What this task involves: In the Open MPI mailing list post below, which two compilers were used to build openmpi-v2.x-dev-1280-gc110ae8?

[OMPI users] runtime errors for openmpi-v2.x-dev-1280-gc110ae8

Siegmar Gross Wed, 20 Apr 2016 13:12:41 -0400 (EDT)

Hi,

I have built openmpi-v2.x-dev-1280-gc110ae8 on my machines
(Solaris 10 Sparc, Solaris 10 x86_64, and openSUSE Linux
12.1 x86_64) with gcc-5.1.0 and Sun C 5.13. Unfortunately I get
runtime errors for some programs.



Sun C 5.13:
===========

For all my test programs I get the same error on Solaris Sparc and
Solaris x86_64, while the programs work fine on Linux.

Supplied material:

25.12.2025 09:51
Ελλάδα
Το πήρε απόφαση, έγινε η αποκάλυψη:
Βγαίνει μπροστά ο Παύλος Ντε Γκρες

Response to this task: gcc-5.1.0 and Sun C 5.13